The use cases where I'd default to a small fine-tuned model for agents:

  • Clinical workflow automation where PHI cannot leave the perimeter and the task set is bounded (schedule, document, retrieve, route)
  • On-device personal health applications where the agent operates on the user's own device with no server dependency
  • High-frequency, low-latency automation where API round-trip times matter — local inference at a quantized 7B runs in hundreds of milliseconds, not seconds
  • Air-gapped or constrained deployment environments where internet connectivity cannot be assumed

The Tool RAG piece matters here too. If your agent needs to select from a large catalog of tools but typically uses a small subset per task, building the retrieval layer upfront keeps your small model operating cleanly. Don't try to cram 80 tool schemas into a 7B model's context window and wonder why it starts confusing similar tools.

When You Actually Need a Frontier Model

This is where the nuance lives, and where I see people overcorrect after they read results like TinyAgent.

Small fine-tuned models are good at the task they were fine-tuned on. They're brittle outside it.

If your agent needs to handle novel, open-ended tasks that weren't represented in training — reasoning about a new document type it's never seen, handling a request that combines tools in an unanticipated sequence, recovering gracefully from a partial failure in a multi-step plan — a frontier model's general capability is the safety net. The fine-tuned small model doesn't have one.

Frontier models are also still significantly better at:

Complex multi-hop reasoning. Decomposing a goal into subtasks, tracking intermediate state across a long execution, and adapting the plan when something unexpected happens — this is where scale still wins. The TinyAgent benchmark is function call accuracy. It doesn't test the harder planning problem of deciding which functions to call and in what order to achieve a goal the model's never seen before.

Edge case recovery. When a tool returns an error or an unexpected result, a frontier model is more likely to reason correctly about what happened and what to do next. Small fine-tuned models tend to get stuck in retry loops or produce off-schema calls when they encounter outputs that weren't in the training distribution.

High-stakes disambiguation. When the right tool call is genuinely ambiguous and getting it wrong has real consequences — routing a patient to the wrong care pathway, for example — the added reasoning capacity of a frontier model is worth the cost and latency.

The architecture I'd design for most healthcare AI agent work: a small fine-tuned model for high-frequency, well-defined tool calls where data must stay local, and a frontier model available as an escalation path for tasks that fall outside the defined scope. Not either/or. Both, with clear routing logic between them.

The Practical Decision Framework

Before you default to GPT-4 for your next agent, answer these questions:

Is the task structured? Does the agent need to call tools with defined schemas, or does it need to reason broadly about open-ended inputs? Structured tasks are fine-tuning candidates. Open-ended tasks probably aren't.

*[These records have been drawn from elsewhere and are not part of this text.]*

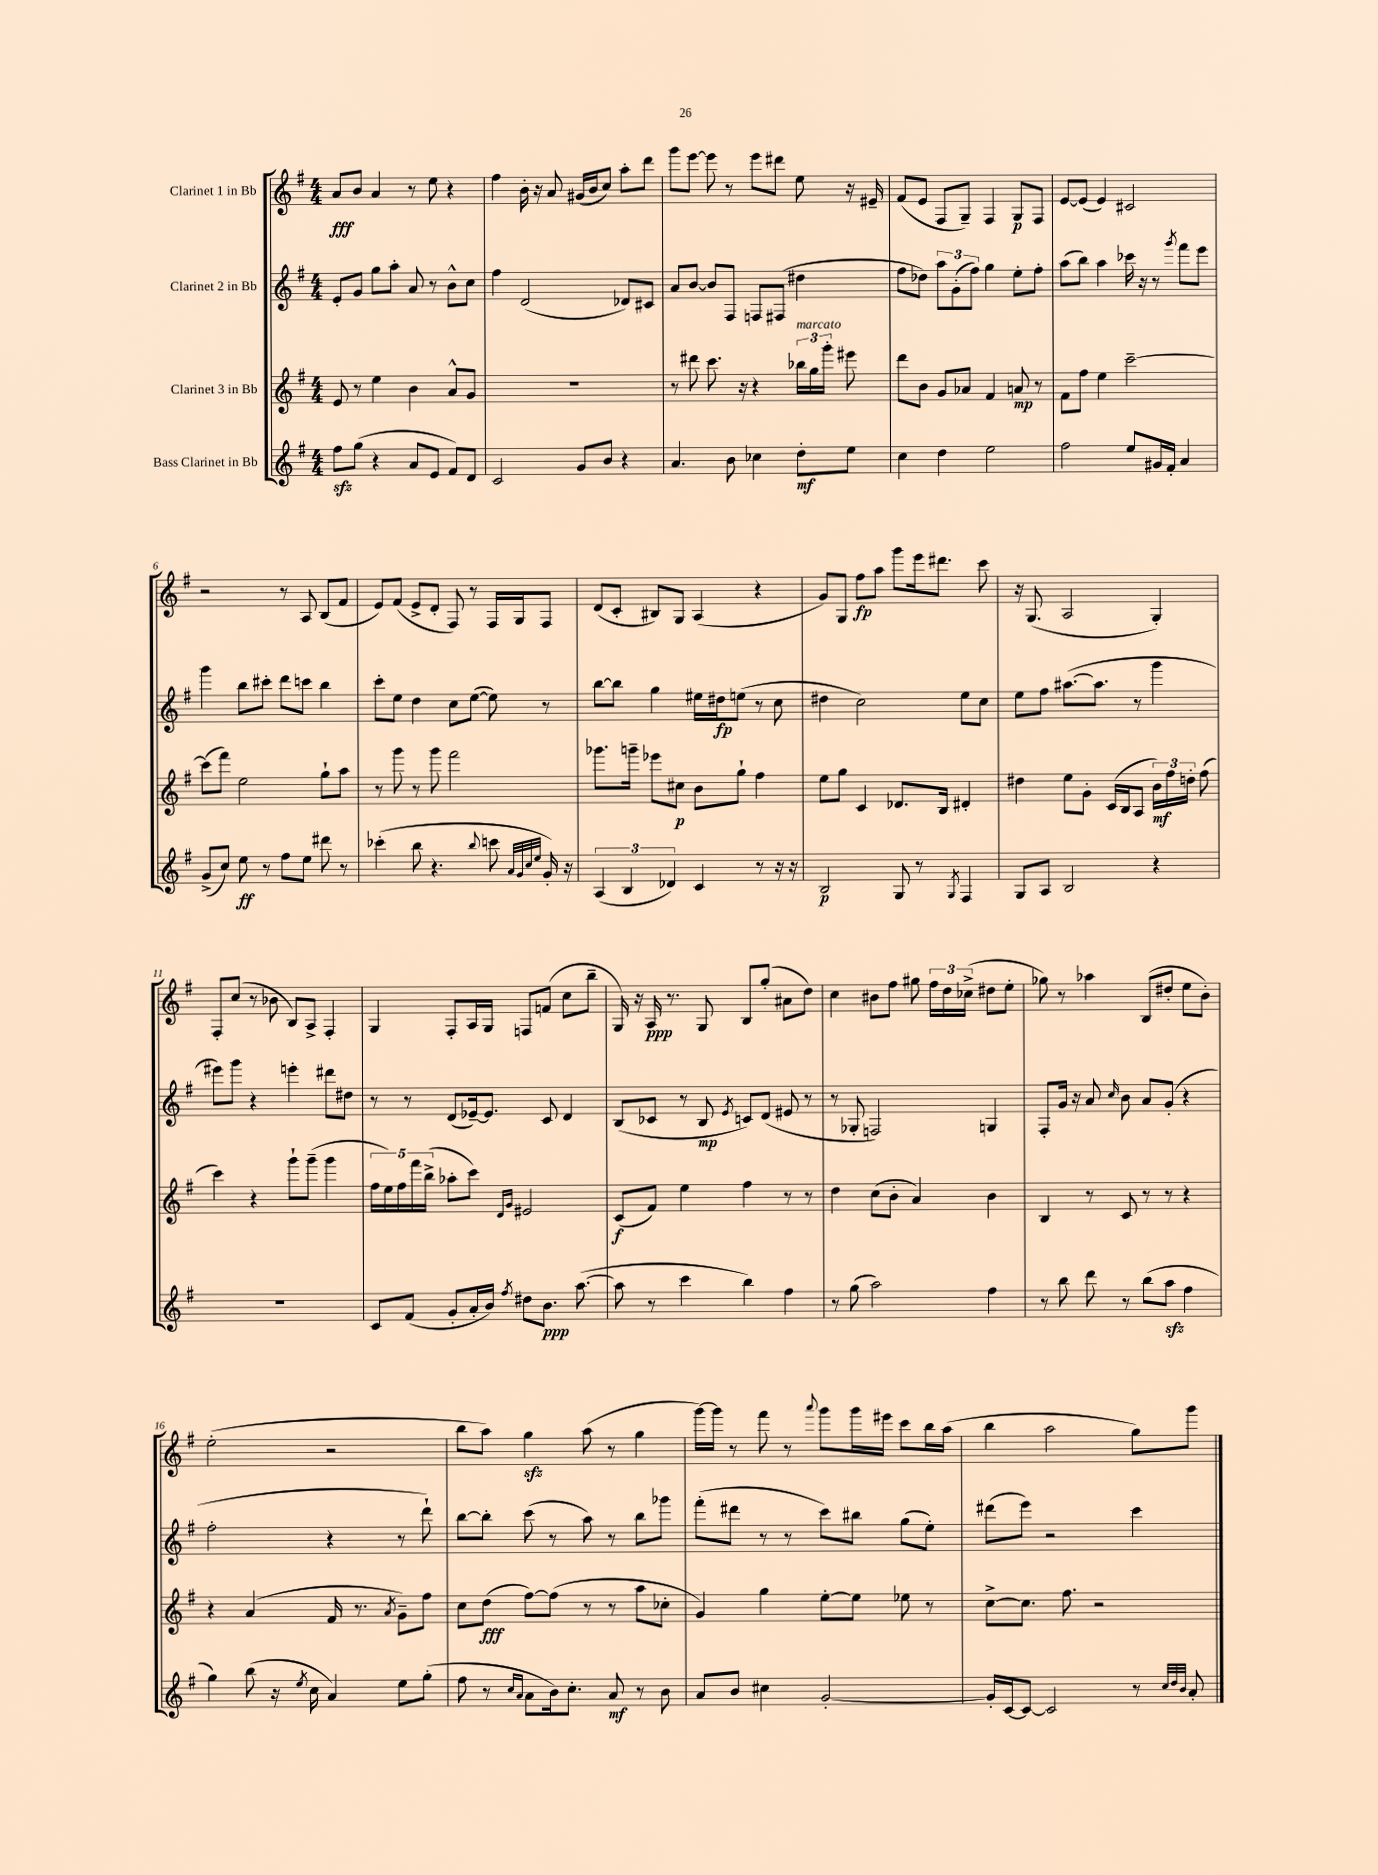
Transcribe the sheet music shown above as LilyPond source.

<<
\new StaffGroup <<
\new Staff = "s0" \with { instrumentName = "Clarinet 1 in Bb" } {
    \clef treble \key g \major \numericTimeSignature \time 4/4
    \autoBeamOff a'8[\fff b'8] a'4 r8 e''8 r4 |
    fis''4 b'16-. r16 a'8 gis'16[( b'16 c''8]) a''8[-. d'''8] |
    g'''8[ e'''8]~ e'''8 r8 e'''8[ dis'''8] e''8 r16 eis'16-- |
    fis'8[( e'8] fis8[ g8]--) fis4 g8[\p fis8] |
    e'8[~ e'8]( e'4) cis'2 |
    r2 r8 a8 b8[( fis'8] |
    e'8[) fis'8]( e'8[-> d'8]-. fis8) r8 fis16[ g16 fis8] |
    d'8[( c'8]-. bis8[) g8] a4( r4 |
    g'8[) g8] fis''8[\fp a''8] g'''8[ e'''16 dis'''8.] c'''8 |
    r16 g8.( a2 g4-.) |
    fis8[-. c''8]( r8 bes'8 b8[) a8]-> fis4-. |
    g4 fis8[-. a16 g16] f8[ f'8]( c''8[ b''8]-- |
    g16) r16 a16\ppp r8. g8 b8[ g''8]-.( ais'8[ d''8]) |
    c''4 bis'8[ fis''8] gis''8 \tuplet 3/2 { fis''16[ d''16 ces''16]->( } dis''8[ e''8]-. |
    ges''8) r8 aes''4 b8[( dis''8]-. e''8[ b'8]-.) |
    e''2-.( r2 |
    b''8[ a''8]) g''4\sfz a''8( r8 g''4 |
    g'''16[~) g'''16] r8 fis'''8 r8 \appoggiatura { a'''8 } g'''8[ g'''16 eis'''16] c'''8[ b''16 a''16]( |
    b''4 a''2 g''8[) g'''8] \bar "|." |
}
\new Staff = "s1" \with { instrumentName = "Clarinet 2 in Bb" } {
    \clef treble \key g \major \numericTimeSignature \time 4/4
    \autoBeamOff e'8[-. g'8] g''8[ a''8]-. a'8 r8 b'8[-^ c''8] |
    fis''4 d'2( des'8[) cis'8] |
    a'8[ b'8]~ b'8[ fis8] f8[ fis8]( dis''4 |
    fis''8[ des''8]) \tuplet 3/2 { a''8[ g'8-.( fis''8]) } g''4 e''8[-. fis''8]-. |
    a''8[( b''8]) a''4 ces'''16 r16 r8 \acciaccatura { g'''8 } fis'''8[ e'''8] |
    g'''4 b''8[ cis'''8]-. d'''8[ c'''8] b''4 |
    c'''8[-. e''8] d''4 c''8[ e''8]~( e''8) r8 |
    b''8[~ b''8] g''4 eis''16[ dis''16\fp e''8]( r8 c''8 |
    dis''4 c''2) e''8[ c''8] |
    e''8[ fis''8] ais''8.[~( ais''8.] r8 g'''4 |
    eis'''8[) g'''8] r4 e'''4-. dis'''8[ dis''8] |
    r8 r8 d'8[( ees'16~--) ees'8.] c'8 d'4 |
    b8[( ces'8] r8 b8\mp \acciaccatura { e'8 } c'8[) d'8]( eis'8 r8 |
    r8 ges8-. f2) g4 |
    fis8[-. g'16] r16 a'8 \grace { c''16 } b'8 a'8[ g'8]-.( r4 |
    fis''2-. r4 r8 d'''8-!) |
    b''8[~ b''8]-. c'''8( r8 a''8) r8 b''8[ ges'''8] |
    fis'''8[-.( dis'''8] r8 r8 c'''8[) bis''8] g''8[( e''8]-.) |
    dis'''8[( e'''8]) r2 c'''4 \bar "|." |
}
\new Staff = "s2" \with { instrumentName = "Clarinet 3 in Bb" } {
    \clef treble \key g \major \numericTimeSignature \time 4/4
    \autoBeamOff e'8 r8 e''4 b'4 a'8[-^ g'8] |
    R1 |
    r8 dis'''8 c'''8. r16 r4 \tuplet 3/2 { bes''16[^\markup { \italic "marcato" } g''16 g'''16]-. } eis'''8 |
    d'''8[ b'8] g'8[ aes'8] fis'4 a'8\mp r8 |
    fis'8[ fis''8] e''4 c'''2~-- |
    c'''8[( fis'''8]) e''2 g''8[-! a''8] |
    r8 g'''8 r8 g'''8 fis'''2 |
    ges'''8.[ g'''16]-- ees'''8[ cis''8]\p b'8[ g''8]-! fis''4 |
    e''8[ g''8] c'4 des'8.[ b16] dis'4-. |
    dis''4 e''8[ g'8]-. c'16[( b16 a8] \tuplet 3/2 { b'16[\mf) fis''16 d''16]-. } fis''8( |
    c'''4) r4 g'''8[-! g'''8]--( g'''4 |
    \tuplet 5/4 { fis''16[ e''16) fis''16 fis'''16 b''16]->( } aes''8[-. c'''8]) \grace { d'16[ g'16] } eis'2 |
    c'8[\f( fis'8]) e''4 fis''4 r8 r8 |
    d''4 c''8[( b'8]-. a'4) b'4 |
    b4 r8 c'8 r8 r8 r4 |
    r4 a'4( fis'16 r8. \acciaccatura { a'8 } g'8[--) fis''8] |
    c''8[ d''8]\fff( fis''8[~) fis''8]( r8 r8 a''8[ ces''8]-. |
    g'4) g''4 e''8[~-. e''8] ees''8 r8 |
    c''8[~-> c''8.] fis''8. r2 \bar "|." |
}
\new Staff = "s3" \with { instrumentName = "Bass Clarinet in Bb" } {
    \clef treble \key g \major \numericTimeSignature \time 4/4
    \autoBeamOff fis''8[\sfz g''8]( r4 a'8[ e'8] fis'8[) d'8] |
    c'2 g'8[ b'8] r4 |
    a'4. b'8 ces''4 d''8[-.\mf e''8] |
    c''4 d''4 e''2 |
    fis''2 e''8[ gis'16 fis'16]-. a'4 |
    g'8[->( c''8]) e''8\ff r8 fis''8[ e''8] dis'''8 r8 |
    ces'''4-.( b''8 r4. \appoggiatura { b''8 } c'''8 \grace { a'32[ g'32 c''32 e''32] } g'16-.) r16 |
    \tuplet 3/2 { a4( b4 des'4) } c'4 r8 r16 r16 |
    b2\p g8 r8 \acciaccatura { g8 } fis4 |
    g8[ a8] b2 r4 |
    R1 |
    c'8[ fis'8]( g'8[-. a'16-. b'16]) \acciaccatura { fis''8 } dis''8[ b'8.]\ppp a''8.~( |
    a''8 r8 c'''4 b''4) fis''4 |
    r8 g''8( a''2) fis''4 |
    r8 b''8 d'''8 r8 b''8[( a''8]\sfz fis''4 |
    g''4) b''8( r16 \acciaccatura { e''8 } c''16 a'4) e''8[ g''8]-.( |
    fis''8 r8 \grace { c''16[ a'16] } a'8[ b'16) c''8.]-. a'8\mf r8 b'8 |
    a'8[ b'8] cis''4 g'2~-. |
    g'16[-. c'16~ c'8]~ c'2 r8 \grace { c''32[ d''32 b'32] } a'8-. \bar "|." |
}
>>
>>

Can the data leave the perimeter? In healthcare contexts especially, this question should come first. If the answer is no, on-device or on-prem inference is not optional.

Do you have the fine-tuning data to make it work? Or can you generate it from your actual tool schemas? If you don't have the data discipline to build a clean fine-tuning set, you'll spend more time fixing a broken small model than you'd have spent paying frontier API costs.

What does failure look like? A fine-tuned small model that encounters out-of-distribution input will fail more abruptly than a frontier model. Know your failure modes before you choose your model tier.

TinyAgent is a proof of concept that should shift your defaults — not an argument that small models can do everything. The shift it justifies: "we need the biggest model available" is no longer a safe assumption for function calling tasks. The correct default is: "what's the minimum capable model for this specific structured task, given our constraints?"

In healthcare AI, those constraints often make the answer obvious. The hard part is doing the data work to back it up.